Fui mais um desses que cresceu no fim da década de 80. Como muitos moleques da minha idade, a primeira vez que vi o Bowie foi assistindo a uma cópia surrada em VHS de Christiane F. numa aula. Era uma espécie de ritual de "boas vindas ao mundo adulto" ao qual muita gente passou à época. Bowie, que nunca foi só rock, deixou de ser só cultura pop e virou material escolar.
Mais ou menos à mesma época, o país inteiro ouvia David Bowie e a maioria nem sabia (eu só fui descobrir depois). O NENHUM DE NÓS de THEDY CORREA (o Rivers Cuomo antes de Rivers Cuomo) estourava com o seu Astronauta de Mármore, quem no fim das contas nem deles era. Com o Starman falando a língua de Camões, Bowie virou rock nacional.
Nem com a minha banda favorita da adolescência, o GUNS N’ ROSES, escapei do camaleão. Lendo o que tinha à época – as Top Rocks, Rock Brigades e as esporádicas Metal Edges e Kerrangs importadas – descobri que a mãe do SLASH desenhava as roupas do Bowie (sem falar no hoje confirmado affair entre eles).

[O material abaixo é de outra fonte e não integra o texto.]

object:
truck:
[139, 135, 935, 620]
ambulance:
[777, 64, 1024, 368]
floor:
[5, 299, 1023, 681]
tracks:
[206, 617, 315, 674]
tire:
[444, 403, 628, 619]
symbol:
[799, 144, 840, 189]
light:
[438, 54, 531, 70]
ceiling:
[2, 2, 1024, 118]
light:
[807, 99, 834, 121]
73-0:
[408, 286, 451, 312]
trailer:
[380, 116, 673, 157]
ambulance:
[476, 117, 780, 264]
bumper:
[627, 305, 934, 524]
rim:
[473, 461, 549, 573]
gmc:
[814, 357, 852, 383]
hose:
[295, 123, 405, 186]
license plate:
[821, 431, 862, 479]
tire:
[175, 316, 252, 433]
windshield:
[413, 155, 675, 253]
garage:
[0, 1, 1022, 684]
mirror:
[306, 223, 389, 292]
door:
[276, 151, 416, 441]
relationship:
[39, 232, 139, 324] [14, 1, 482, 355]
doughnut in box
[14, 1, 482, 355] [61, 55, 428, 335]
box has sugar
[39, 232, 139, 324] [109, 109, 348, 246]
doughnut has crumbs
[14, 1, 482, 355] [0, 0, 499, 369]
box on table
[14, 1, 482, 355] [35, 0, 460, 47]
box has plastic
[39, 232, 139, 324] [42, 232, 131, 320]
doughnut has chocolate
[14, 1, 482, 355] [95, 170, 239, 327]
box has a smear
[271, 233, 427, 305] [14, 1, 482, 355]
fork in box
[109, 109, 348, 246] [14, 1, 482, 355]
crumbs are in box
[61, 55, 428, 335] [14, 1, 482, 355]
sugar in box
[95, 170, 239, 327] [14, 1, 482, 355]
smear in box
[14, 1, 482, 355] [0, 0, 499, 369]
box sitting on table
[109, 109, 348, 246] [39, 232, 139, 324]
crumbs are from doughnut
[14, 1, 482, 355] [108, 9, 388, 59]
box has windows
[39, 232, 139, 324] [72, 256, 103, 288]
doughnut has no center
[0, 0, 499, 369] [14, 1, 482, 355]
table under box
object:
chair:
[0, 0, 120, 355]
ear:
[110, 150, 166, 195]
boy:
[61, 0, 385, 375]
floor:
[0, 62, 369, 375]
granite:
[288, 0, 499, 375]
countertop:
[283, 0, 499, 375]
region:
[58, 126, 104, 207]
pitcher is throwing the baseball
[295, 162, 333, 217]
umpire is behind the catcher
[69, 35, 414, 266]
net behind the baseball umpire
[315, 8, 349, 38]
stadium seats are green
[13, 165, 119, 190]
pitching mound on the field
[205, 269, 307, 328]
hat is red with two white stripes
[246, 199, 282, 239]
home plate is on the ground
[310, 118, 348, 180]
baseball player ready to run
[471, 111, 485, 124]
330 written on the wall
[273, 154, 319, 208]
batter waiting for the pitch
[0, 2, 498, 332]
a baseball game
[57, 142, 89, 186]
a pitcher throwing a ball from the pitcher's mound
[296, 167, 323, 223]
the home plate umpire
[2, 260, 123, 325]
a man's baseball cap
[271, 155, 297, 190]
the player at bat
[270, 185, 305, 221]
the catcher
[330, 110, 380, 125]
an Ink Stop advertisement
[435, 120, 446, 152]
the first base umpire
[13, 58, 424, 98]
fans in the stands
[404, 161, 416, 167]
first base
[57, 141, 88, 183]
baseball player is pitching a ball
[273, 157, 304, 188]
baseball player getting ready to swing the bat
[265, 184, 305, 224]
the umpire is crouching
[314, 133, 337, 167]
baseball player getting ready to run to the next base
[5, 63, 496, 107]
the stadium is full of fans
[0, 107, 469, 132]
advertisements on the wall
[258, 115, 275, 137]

Na década de 90, ninguém ficou imune ao NIRVANA, e no baixar das cortinas de KURT COBAIN a banda grava aquele que talvez seja o mais essencial dos Acústicos MTV. Agora não era mais no rádio, mas toda hora na TV passavam o clipe daquela música que fazia todo mundo querer dormir até a vida acabar. Mais uma vez, o Bowie metera o pé de cabra na porta da vida de muitos de nós com The Man Who Sold The World. Mais uma vez, este então moleque só foi descobrir depois que o memento mori de KURT COABIN na MTV era um cover de... DAVID BOWIE. Ziggy tocava guitarra, e agora usava uma camisa de flanela.
Anos depois, fui me meter a querer tocar guitarra. Eu era muito ruim, mas tinha muita vontade. O que faltava em talento tentava compensar em leitura e pesquisa. Revirando as lojas de discos e enchendo o saco dos vendedores nas lojas de discos (a internet da época), acabei virando fanático pelo PAUL GILBERT, suas guitarras coloridas com franjas e as milhões de tercinas por segundo. Comprei tudo dele. No tracklist de um dos discos do MR.BIG, vi Sufragette City e a essa altura já estava vacinado. O que eu não esperava era encontrar Moonage Daydream num disco do RACER X, a banda de metal de Gilbert dos anos 80. Pensando bem, o que era aquele visual das bandas dos anos 80 senão uma releitura meio aguada da androginia bowieana?
Paralelamente, descobri aquele que até hoje deve ser meu músico favorito: STEVIE RAY VAUGHAN. Força da natureza que foi, ele teria sido famoso de qualquer forma, mas teria este moleque no interior do Brasil descoberto o texano da guitarra surrada se não fosse pela notoriedade ganha tocando num certo Let’s Dance?
Ele, portanto, pode até ser o camaleão, mas isso não é o menos importante. A cada nova fase ele polinizava um canto do universo da cultura pop (no qual tinha laissez-passer irrestrito) e assim o fez até que a última pedra estivesse revirada e todos nós fôssemos descendentes dele. Para mim (e, tenho certeza, para muitos), a descoberta do meu gene bowieano foi um movimento de dentro para fora. Ele já estava nas bandas que eu gostava e nos filmes que eu assistia. Nunca me tornei um fã, só descobri que era. Para a história, DAVID BOWIE será lembrado para sempre pela transfiguração, mas para mim seu dom mais poderoso será sempre o da subversão.
Subversão que faz com que, do Seu Jorge ao Behemoth, sejamos todos DAVID BOWIE.